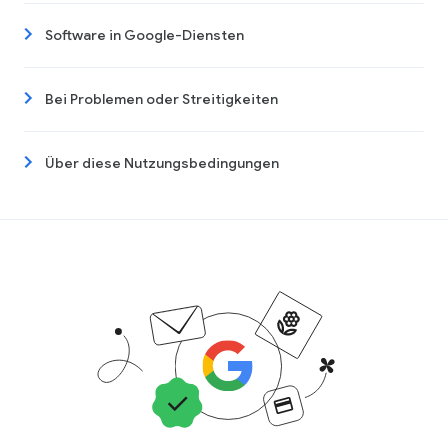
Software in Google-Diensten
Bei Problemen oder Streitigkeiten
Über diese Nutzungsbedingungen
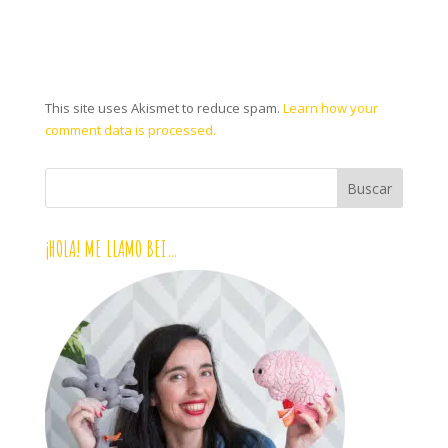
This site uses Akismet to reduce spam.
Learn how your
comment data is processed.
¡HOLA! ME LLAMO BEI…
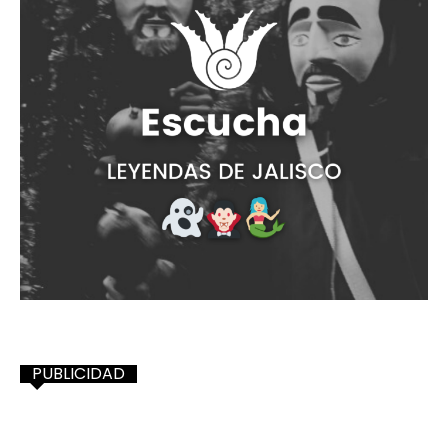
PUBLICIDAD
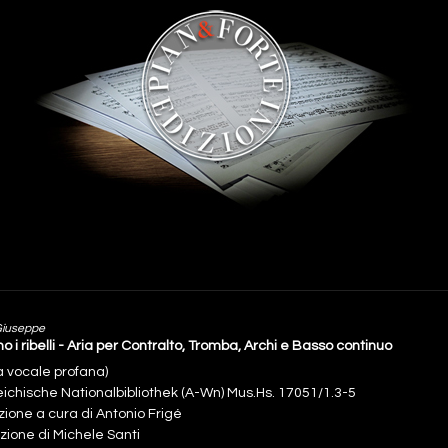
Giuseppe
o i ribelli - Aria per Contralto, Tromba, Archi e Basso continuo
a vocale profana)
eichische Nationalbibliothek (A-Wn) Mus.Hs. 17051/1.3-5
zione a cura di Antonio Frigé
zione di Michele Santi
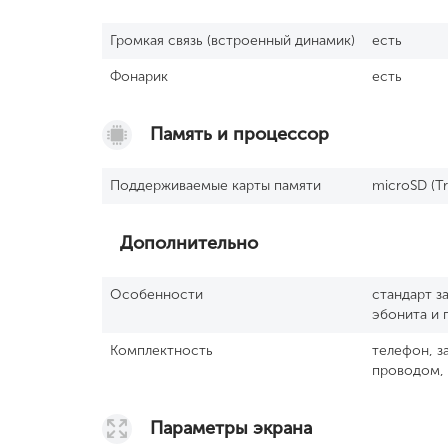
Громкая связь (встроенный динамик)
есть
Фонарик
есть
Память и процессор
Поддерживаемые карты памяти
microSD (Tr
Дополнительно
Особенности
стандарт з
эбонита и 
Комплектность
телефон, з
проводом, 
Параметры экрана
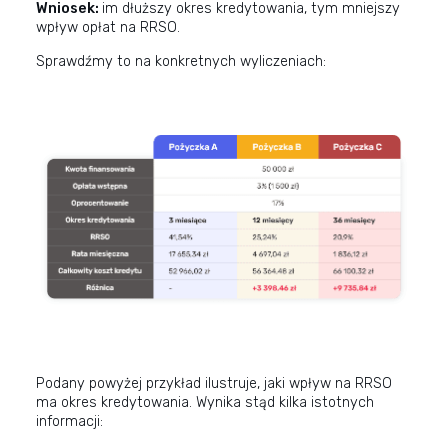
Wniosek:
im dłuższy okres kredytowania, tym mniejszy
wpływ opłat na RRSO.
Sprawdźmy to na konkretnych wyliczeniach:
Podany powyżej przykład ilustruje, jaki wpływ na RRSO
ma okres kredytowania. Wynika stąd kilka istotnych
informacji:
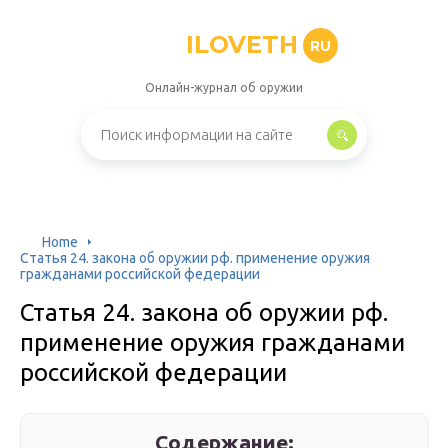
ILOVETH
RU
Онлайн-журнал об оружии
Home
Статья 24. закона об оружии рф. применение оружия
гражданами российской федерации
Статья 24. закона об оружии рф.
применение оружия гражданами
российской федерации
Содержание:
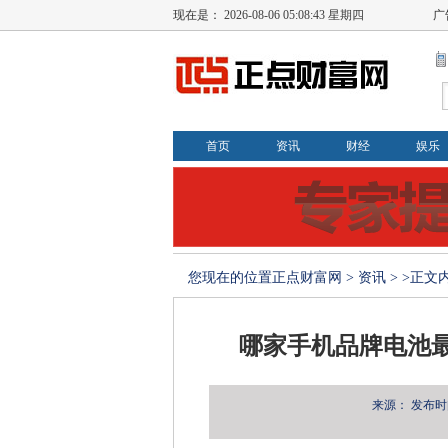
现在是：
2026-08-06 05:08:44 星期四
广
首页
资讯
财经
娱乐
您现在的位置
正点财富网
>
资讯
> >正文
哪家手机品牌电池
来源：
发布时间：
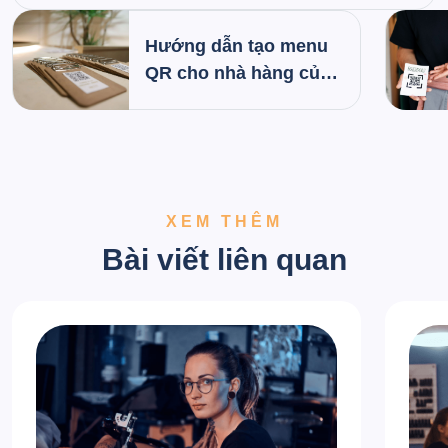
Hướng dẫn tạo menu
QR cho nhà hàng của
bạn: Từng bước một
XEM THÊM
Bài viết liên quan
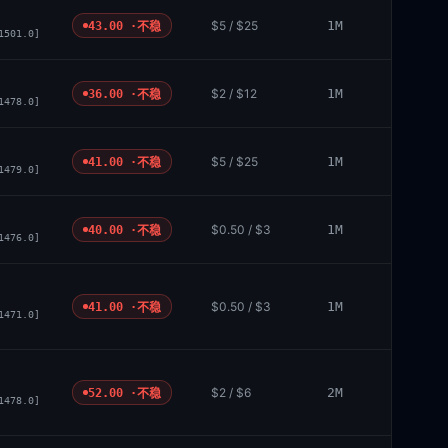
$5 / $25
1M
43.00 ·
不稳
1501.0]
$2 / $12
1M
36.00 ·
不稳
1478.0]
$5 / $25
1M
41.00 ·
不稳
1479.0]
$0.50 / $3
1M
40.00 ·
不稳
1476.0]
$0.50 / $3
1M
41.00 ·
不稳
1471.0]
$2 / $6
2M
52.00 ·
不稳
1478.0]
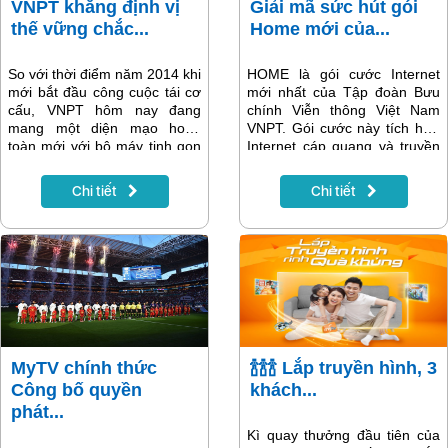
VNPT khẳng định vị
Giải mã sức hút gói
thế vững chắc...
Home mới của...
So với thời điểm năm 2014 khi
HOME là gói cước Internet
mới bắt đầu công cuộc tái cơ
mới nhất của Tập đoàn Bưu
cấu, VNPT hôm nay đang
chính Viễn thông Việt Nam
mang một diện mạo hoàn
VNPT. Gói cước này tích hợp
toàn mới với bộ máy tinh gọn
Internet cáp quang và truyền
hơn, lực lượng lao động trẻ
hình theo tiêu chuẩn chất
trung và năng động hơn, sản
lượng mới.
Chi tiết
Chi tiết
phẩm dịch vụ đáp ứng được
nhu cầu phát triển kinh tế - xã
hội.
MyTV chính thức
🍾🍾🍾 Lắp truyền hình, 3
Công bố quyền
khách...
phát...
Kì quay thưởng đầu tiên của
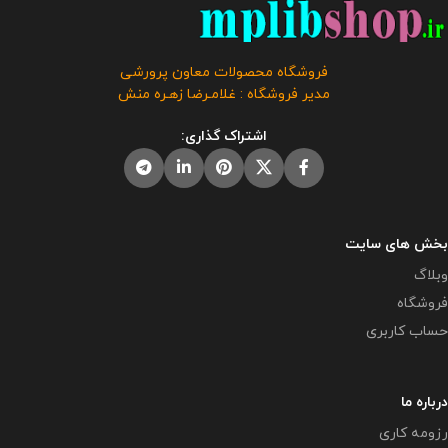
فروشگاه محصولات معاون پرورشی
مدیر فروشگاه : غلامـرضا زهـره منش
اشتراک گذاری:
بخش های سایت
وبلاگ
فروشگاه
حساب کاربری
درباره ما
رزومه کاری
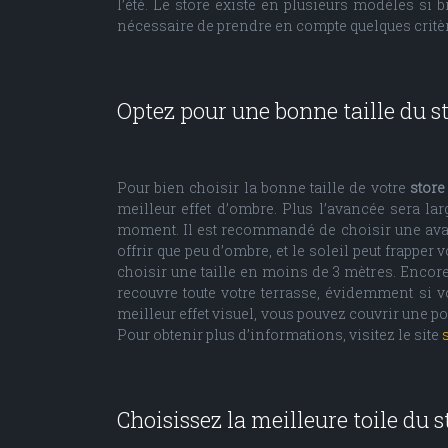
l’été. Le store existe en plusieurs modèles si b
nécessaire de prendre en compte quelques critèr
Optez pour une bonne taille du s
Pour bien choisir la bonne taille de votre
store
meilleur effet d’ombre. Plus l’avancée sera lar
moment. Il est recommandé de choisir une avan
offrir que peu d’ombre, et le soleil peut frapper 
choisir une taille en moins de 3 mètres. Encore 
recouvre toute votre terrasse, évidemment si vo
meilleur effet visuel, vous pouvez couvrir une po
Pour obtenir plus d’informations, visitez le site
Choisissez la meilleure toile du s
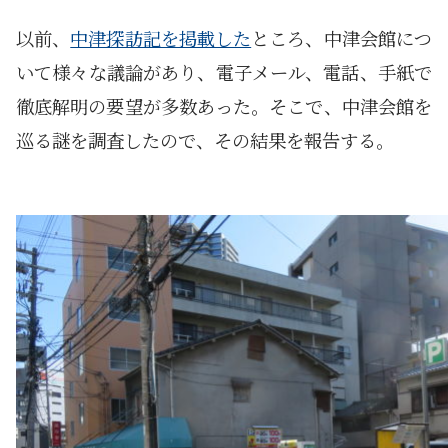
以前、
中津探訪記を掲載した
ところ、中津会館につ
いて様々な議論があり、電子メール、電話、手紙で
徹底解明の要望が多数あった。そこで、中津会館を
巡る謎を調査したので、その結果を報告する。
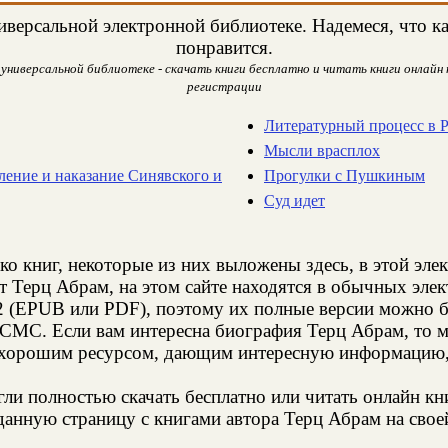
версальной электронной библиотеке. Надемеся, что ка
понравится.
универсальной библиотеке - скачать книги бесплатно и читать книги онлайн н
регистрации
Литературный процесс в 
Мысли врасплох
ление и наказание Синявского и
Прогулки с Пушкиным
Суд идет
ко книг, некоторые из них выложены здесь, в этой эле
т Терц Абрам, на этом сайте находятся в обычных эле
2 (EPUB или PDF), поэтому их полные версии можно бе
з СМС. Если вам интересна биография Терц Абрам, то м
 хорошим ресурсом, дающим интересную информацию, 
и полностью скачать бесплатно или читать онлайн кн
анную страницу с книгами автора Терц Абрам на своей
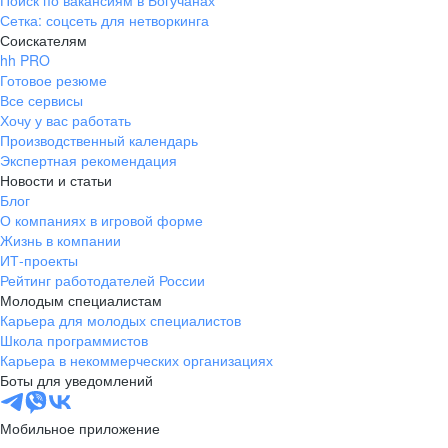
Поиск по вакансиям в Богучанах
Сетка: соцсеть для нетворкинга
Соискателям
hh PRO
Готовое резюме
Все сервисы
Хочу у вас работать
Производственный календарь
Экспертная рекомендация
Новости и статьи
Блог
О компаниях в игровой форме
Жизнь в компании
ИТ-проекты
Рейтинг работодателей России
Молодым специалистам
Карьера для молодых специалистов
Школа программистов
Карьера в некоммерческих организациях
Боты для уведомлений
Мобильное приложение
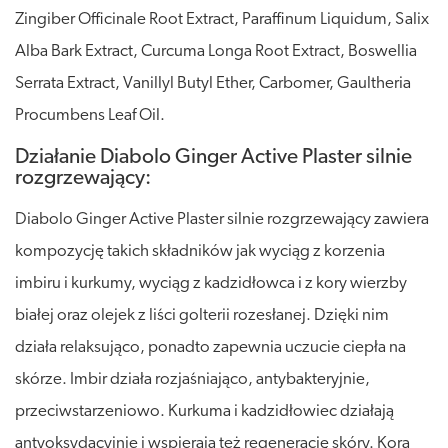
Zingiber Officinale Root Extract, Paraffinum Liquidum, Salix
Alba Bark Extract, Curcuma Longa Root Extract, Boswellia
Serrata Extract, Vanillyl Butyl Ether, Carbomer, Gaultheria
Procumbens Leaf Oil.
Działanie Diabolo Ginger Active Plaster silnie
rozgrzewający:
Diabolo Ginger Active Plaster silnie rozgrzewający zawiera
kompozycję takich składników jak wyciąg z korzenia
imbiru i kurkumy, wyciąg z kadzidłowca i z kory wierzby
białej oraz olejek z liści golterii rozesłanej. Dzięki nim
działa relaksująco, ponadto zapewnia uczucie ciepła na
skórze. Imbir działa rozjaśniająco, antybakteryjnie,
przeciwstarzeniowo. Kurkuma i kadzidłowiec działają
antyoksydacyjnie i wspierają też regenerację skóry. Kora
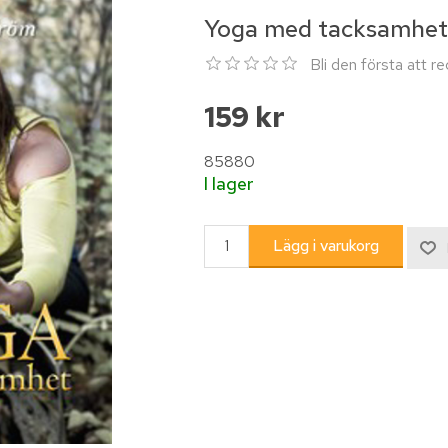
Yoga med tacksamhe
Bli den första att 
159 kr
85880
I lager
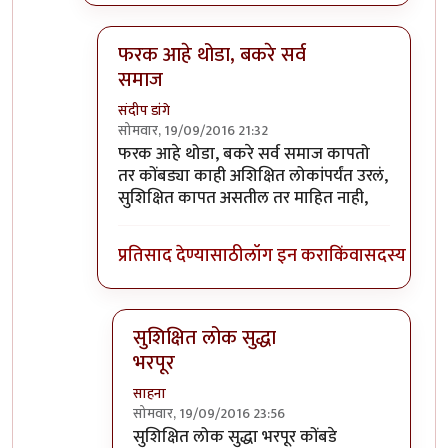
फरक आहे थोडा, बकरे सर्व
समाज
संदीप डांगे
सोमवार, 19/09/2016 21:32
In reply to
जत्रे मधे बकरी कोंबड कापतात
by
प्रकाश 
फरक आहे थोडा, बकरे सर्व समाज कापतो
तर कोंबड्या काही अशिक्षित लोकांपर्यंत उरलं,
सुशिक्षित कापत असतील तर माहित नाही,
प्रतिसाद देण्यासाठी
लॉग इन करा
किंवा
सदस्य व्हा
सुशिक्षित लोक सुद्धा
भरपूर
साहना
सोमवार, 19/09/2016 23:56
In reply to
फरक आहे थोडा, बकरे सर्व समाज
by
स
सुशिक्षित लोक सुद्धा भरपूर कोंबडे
□ □ □ □
• **THE TASK**: In the listing above, find the line with "Sprawdźmy to na" and the line with "Литературный процесс в". Set down exactly those lines and everything between them, skipping pictures.

• **ANSWER SPACE**:
Sprawdźmy to na konkretnych wyliczeniach:
Podany powyżej przykład ilustruje, jaki wpływ na RRSO
ma okres kredytowania. Wynika stąd kilka istotnych
informacji:
ILOVETH
RU
Онлайн-журнал об оружии
Home
Статья 24. закона об оружии рф. применение оружия
гражданами российской федерации
Статья 24. закона об оружии рф.
применение оружия гражданами
российской федерации
Содержание:
现在是：
2026-08-06 05:08:44 星期四
广
首页
资讯
财经
娱乐
您现在的位置
正点财富网
>
资讯
> >正文
哪家手机品牌电池
来源：
发布时间：
Hướng dẫn tạo menu
QR cho nhà hàng của
bạn: Từng bước một
XEM THÊM
Bài viết liên quan
$5 / $25
1M
43.00 ·
不稳
1501.0]
$2 / $12
1M
36.00 ·
不稳
1478.0]
$5 / $25
1M
41.00 ·
不稳
1479.0]
$0.50 / $3
1M
40.00 ·
不稳
1476.0]
$0.50 / $3
1M
41.00 ·
不稳
1471.0]
$2 / $6
2M
52.00 ·
不稳
1478.0]
VNPT khẳng định vị
Giải mã sức hút gói
thế vững chắc...
Home mới của...
So với thời điểm năm 2014 khi
HOME là gói cước Internet
mới bắt đầu công cuộc tái cơ
mới nhất của Tập đoàn Bưu
cấu, VNPT hôm nay đang
chính Viễn thông Việt Nam
mang một diện mạo hoàn
VNPT. Gói cước này tích hợp
toàn mới với bộ máy tinh gọn
Internet cáp quang và truyền
hơn, lực lượng lao động trẻ
hình theo tiêu chuẩn chất
trung và năng động hơn, sản
lượng mới.
Chi tiết
Chi tiết
phẩm dịch vụ đáp ứng được
nhu cầu phát triển kinh tế - xã
hội.
MyTV chính thức
🍾🍾🍾 Lắp truyền hình, 3
Công bố quyền
khách...
phát...
Kì quay thưởng đầu tiên của
فروشگاه محصولات معاون پرورشی
مدیر فروشگاه : غلامـرضا زهـره منش
اشتراک گذاری:
بخش های سایت
وبلاگ
فروشگاه
حساب کاربری
درباره ما
رزومه کاری
l’été. Le store existe en plusieurs modèles si b
nécessaire de prendre en compte quelques critèr
Optez pour une bonne taille du s
Pour bien choisir la bonne taille de votre
store
meilleur effet d’ombre. Plus l’avancée sera lar
moment. Il est recommandé de choisir une avan
offrir que peu d’ombre, et le soleil peut frapper 
choisir une taille en moins de 3 mètres. Encore 
recouvre toute votre terrasse, évidemment si vo
meilleur effet visuel, vous pouvez couvrir une po
Pour obtenir plus d’informations, visitez le site
Choisissez la meilleure toile du s
以前、
中津探訪記を掲載した
ところ、中津会館につ
いて様々な議論があり、電子メール、電話、手紙で
徹底解明の要望が多数あった。そこで、中津会館を
巡る謎を調査したので、その結果を報告する。
версальной электронной библиотеке. Надемеся, что ка
понравится.
универсальной библиотеке - скачать книги бесплатно и читать книги онлайн н
регистрации
Литературный процесс в 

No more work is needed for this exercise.